Assuming the 90 days horizon Flow Capital Corp is expected to under-perform the China Everbright. But the pink sheet apears to be less risky and, when comparing its historical volatility, Flow Capital Corp is 3.86 times less risky than China Everbright. The pink sheet trades about -0.13 of its potential returns per unit of risk. The China Everbright Ltd is currently generating about 0.13 of returns per unit of risk over similar time horizon. If you would invest  418.00  in China Everbright Ltd on December 19, 2024 and sell it today you would earn a total of  226.00  from holding China Everbright Ltd or generate 54.07% return on investment over 90 days.
Time Period3 Months [change]
DirectionMoves Against 
StrengthVery Weak
Accuracy100.0%
ValuesDaily Returns

Flow Capital Corp  vs.  China Everbright Ltd

 Performance 
       Timeline  
Flow Capital Corp 

Risk-Adjusted Performance

Very Weak

 
Weak
 
Strong
Over the last 90 days Flow Capital Corp has generated negative risk-adjusted returns adding no value to investors with long positions. Despite fragile performance in the last few months, the Stock's fundamental indicators remain nearly stable which may send shares a bit higher in April 2025. The current disturbance may also be a sign of long-run up-swing for the company stockholders.
China Everbright 

Risk-Adjusted Performance

OK

 
Weak
 
Strong
Over the last 90 days China Everbright Ltd has generated negative risk-adjusted returns adding no value to investors with long positions. In spite of fairly weak forward indicators, China Everbright showed solid returns over the last few months and may actually be approaching a breakup point.
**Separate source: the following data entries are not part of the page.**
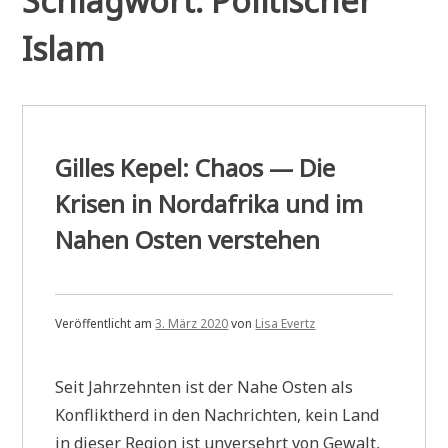
Schlagwort:
Politischer
Islam
Gilles Kepel: Chaos — Die
Krisen in Nordafrika und im
Nahen Osten verstehen
Veröffentlicht am
3. März 2020
von
Lisa Evertz
Seit Jahrzehnten ist der Nahe Osten als
Konfliktherd in den Nachrichten, kein Land
in dieser Region ist unversehrt von Gewalt,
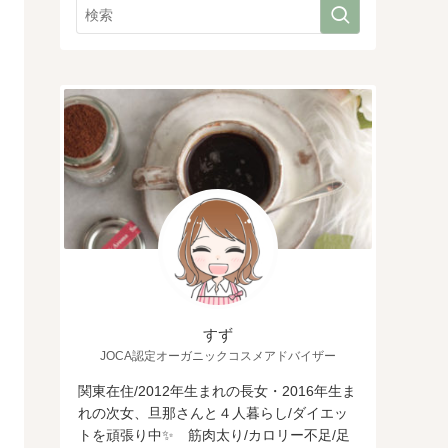
すず
JOCA認定オーガニックコスメアドバイザー
関東在住/2012年生まれの長女・2016年生ま
れの次女、旦那さんと４人暮らし/ダイエッ
トを頑張り中✨ 筋肉太り/カロリー不足/足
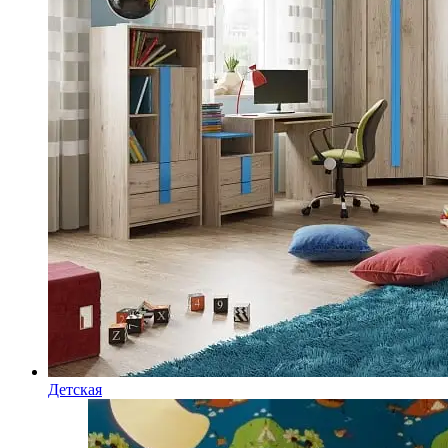
Детская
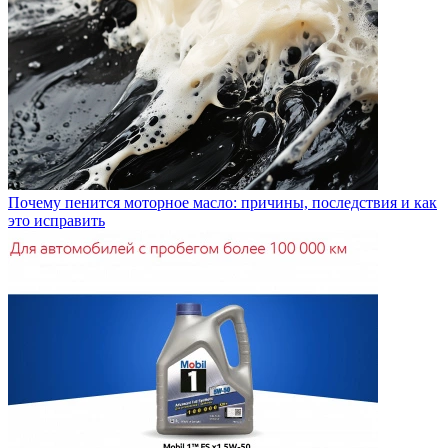
Почему пенится моторное масло: причины, последствия и как
это исправить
Flow Capital and China Everbright Volatility Contrast

   Predicted Return Density   
       Returns  

Pair Trading with Flow Capital and China Everbright

The main advantage of trading using opposite Flow Capital and China Everbright positions is that it hedges away some unsystematic risk. Because of two separate transactions, even if Flow Capital position performs unexpectedly, China Everbright can make up some of the losses. Pair trading also minimizes risk from directional movements in the market. For example, if an entire industry or sector drops because of unexpected headlines, the short position in China Everbright will offset losses from the drop in China Everbright's long position.
The idea behind Flow Capital Corp and China Everbright Ltd pairs trading is to make the combined position market-neutral, meaning the overall market's direction will not affect its win or loss (or potential downside or upside). This can be achieved by designing a pairs trade with two highly correlated stocks or equities that operate in a similar space or sector, making it possible to obtain profits through simple and relatively low-risk investment.
Check out your portfolio center.
Note that this page's information should be used as a complementary analysis to find the right mix of equity instruments to add to your existing portfolios or create a brand new portfolio. You can also try the Alpha Finder module to use alpha and beta coefficients to find investment opportunities after accounting for the risk.

Other Complementary Tools

Headlines Timeline
Stay connected to all market stories and filter out noise. Drill down to analyze hype elasticity
Portfolio Center
All portfolio management and optimization tools to improve performance of your portfolios
Top Crypto Exchanges
Search and analyze digital assets across top global cryptocurrency exchanges
Correlation Analysis
Reduce portfolio risk simply by holding instruments which are not perfectly correlated
Sync Your Broker
Sync your existing holdings, watchlists, positions or portfolios from thousands of online brokerage services, banks, investment account aggregators and robo-advisors.